• _Passage provided_:
•••••
Post by Stephen Calhoun »

Stephen, my namesake, you amaze me.

You still haven't bothered to retrieve the actual NYT article and read it.

Moreover, you initiate a claim based in 'doing the math' and yet soon enough it becomes clear you haven't done the math yourself.

The 92.1 million taxpayers with annual incomes of less than $50,000 in 2003 saw a 47 percent reduction in their average tax bill from President Bush's 2001-2003 income tax relief.


DOES NOT APPEAR in the NYT article.

Okay? In fact, the number "47" appears nowhere in the article YOU refer to by way of the White House's own misattribution.

In other words, you have trotted out misinformation and rooted it to the web site of the White House, thus to proven masters of misinformation.

As for math, not wishing to do it yourself, you have cut-and-paste a slew of data points that cannot in any mathematical sense back up your point. I chalk this up to your math skills, or lack thereof.

Why? Because the data set is by definition incomplete. It stops at 2 children. The set of all taxpayers making less than $50,000 will include all actual configurations. Since all configurations aren't present in your data set, it would waste my time to use the same.

Straw? Flashlight? I think I should gift you with a snorkel.

This all noted, I can derive a 47% figure easily in a revealing thought problem.
•••••
• _Given information_:
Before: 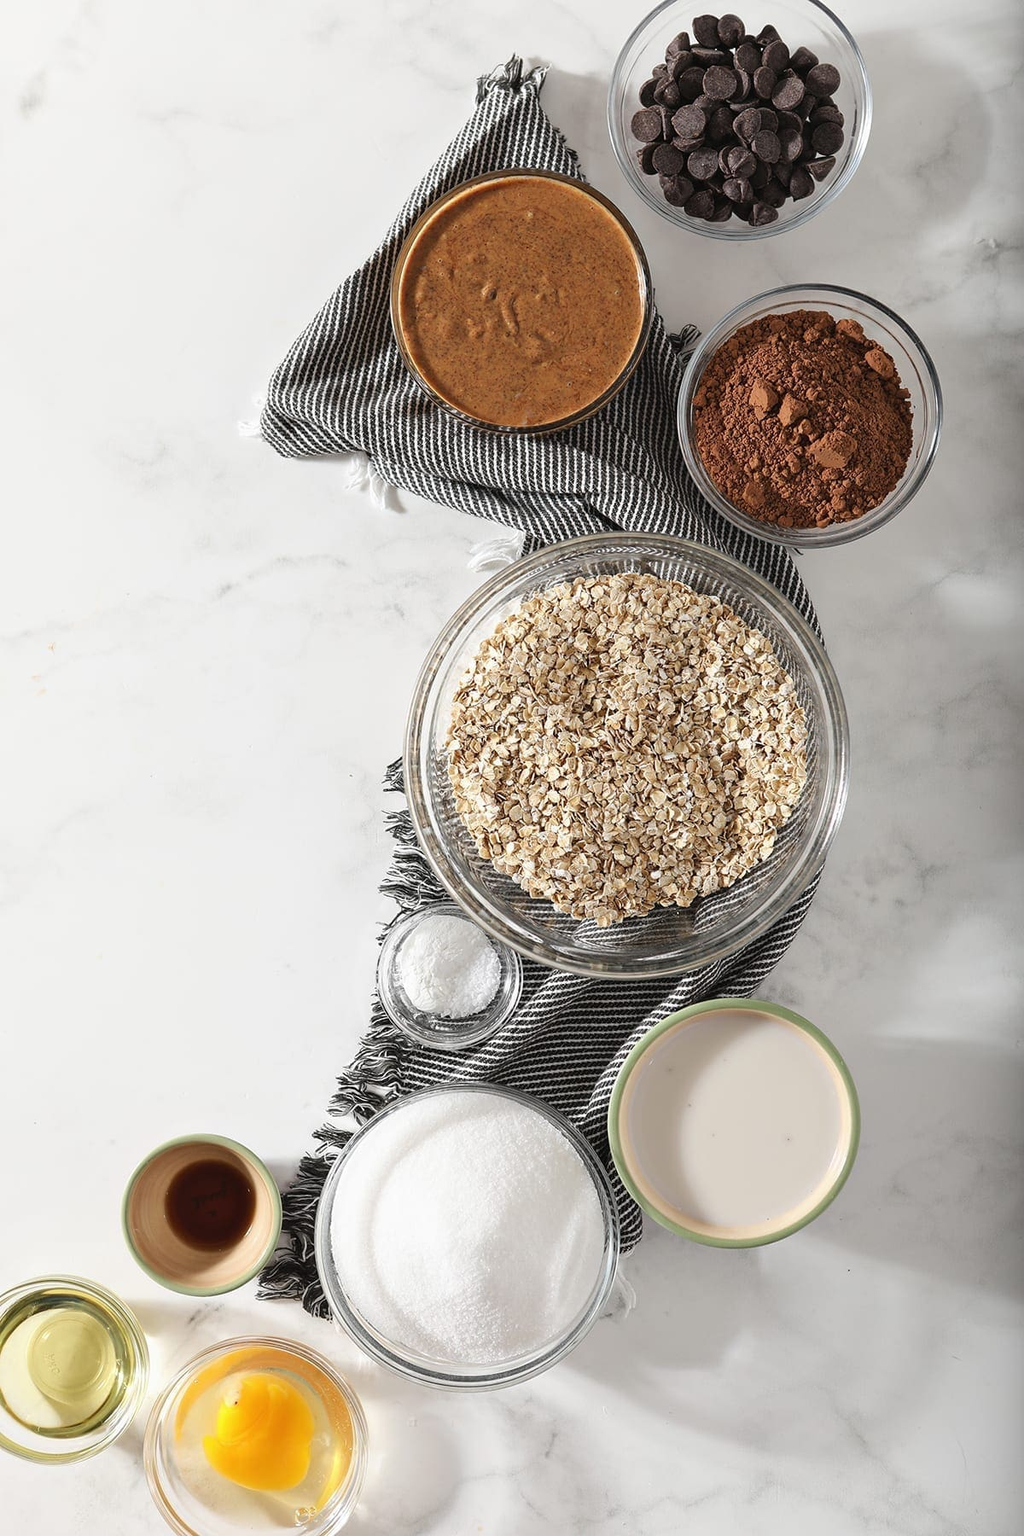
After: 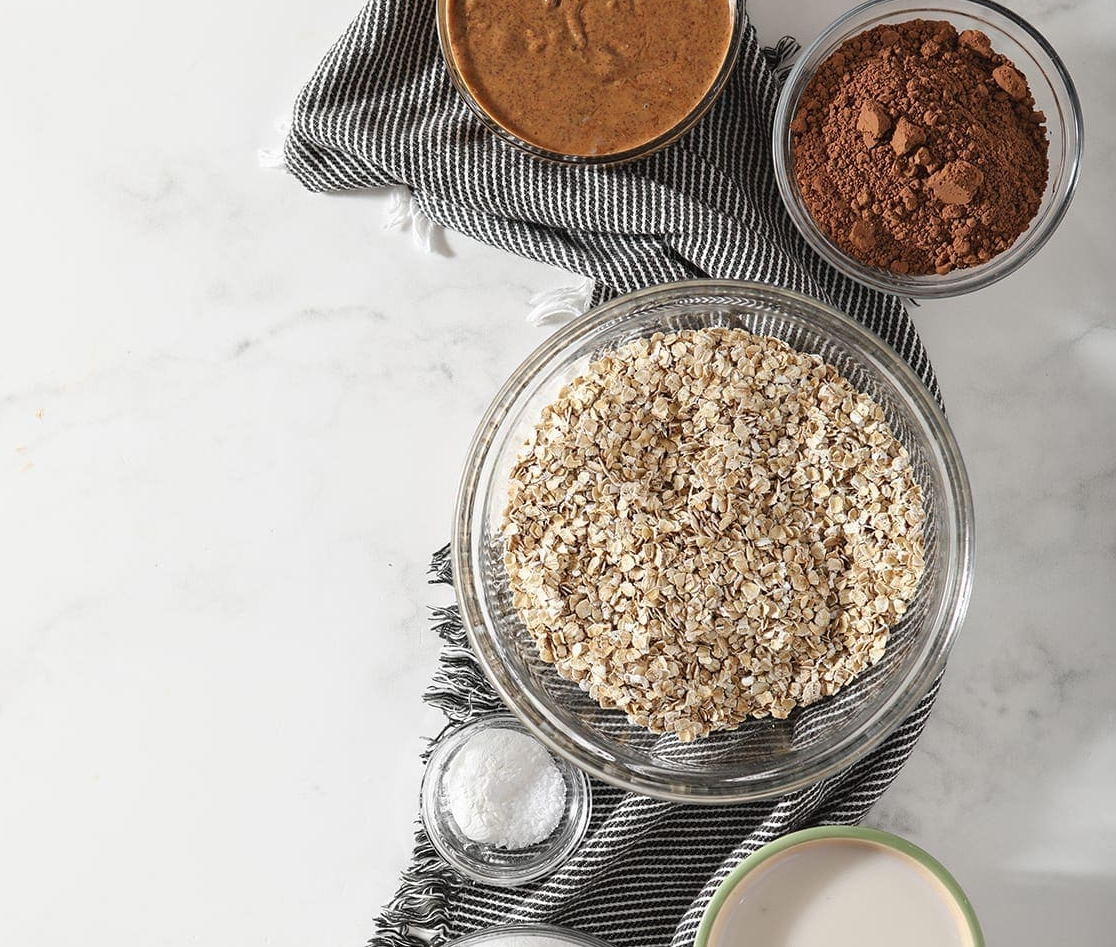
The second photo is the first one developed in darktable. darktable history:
crop: left 1.75%, top 19.155%, right 5.196%, bottom 28.214%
•••••
• _Stated problem 1_:
Answer these from the forum post:
(a) How many taxpayers with annual incomes under $50,000 in 2003 does the quoted sentence mention?
(b) At what number of children does the data set stop?
(c) What does the writer say he should gift his namesake with?
• _Stated problem 2_:
Say whether each statement agrees with the forum post, and quote the words that decide it.
(a) The number 47 can be found in the NYT article.
(b) The quoted figure describes a reduction in the average tax bill.
(c) The writer says he is unable to derive a 47% figure.
• _Stated problem 3_:
Write the next part of the forum post on the 47 percent tax figure, starting after its final sentence.
None of the material is needed here.

• _Reply 1_:
(a) 92.1 million
(b) 2 children
(c) A snorkel

• _Reply 2_:
(a) No: "appears nowhere in the article YOU refer to"
(b) Yes: "saw a 47 percent reduction in their average tax bill"
(c) No: "I can derive a 47% figure easily in a revealing thought problem."

• _Reply 3_:
Taxpayer A: $15,000, old tax liability 10%, taxes paid $1,500
Taxpayer B: $50,000, old tax liability 25%, taxes paid $12,500

New tax liability

Taxpayer A: 0%, reduction = %100
Taxpayer B: 23.75, reduction = %5

Average of reduction = 47.% in terms of % of liability
Average of reduction = 16% in terms of $ amount of reduction

Because I know my own tax bill hasn't gone down 47%, and I know a lot of low income earners have been removed from the tax roles, (as you mention in your straw man point,) it's easy enough to recognize that whatever the White House is on about, it probably has to do with the most favorable way of combining 100% drops with all other reductions marked to the arbitrary (and deceptive,) $50,000 cut off. Thus: the Bill Gates argument. Probably the numbers can be crunched to derive your 47% figure, yet the same numbers derive other more useful figures. Those other methods would reveal why so many people are feeling pinched while a very few others are laughing all the way to the bank.

I also noted that the $50,000 figure is itself arbitrary, not that this matters to you given how you've brought the statistical manipulation to bear upon your own "I don't do math" pseudo-mathematical argument. Also, if I were to remove taxpayers who ended paying zero taxes, the number would dramatically drop.

This begs the questions about what tax cuts Mr. Bush wishes to make permanent. Hmmm, wonder if you know the answer!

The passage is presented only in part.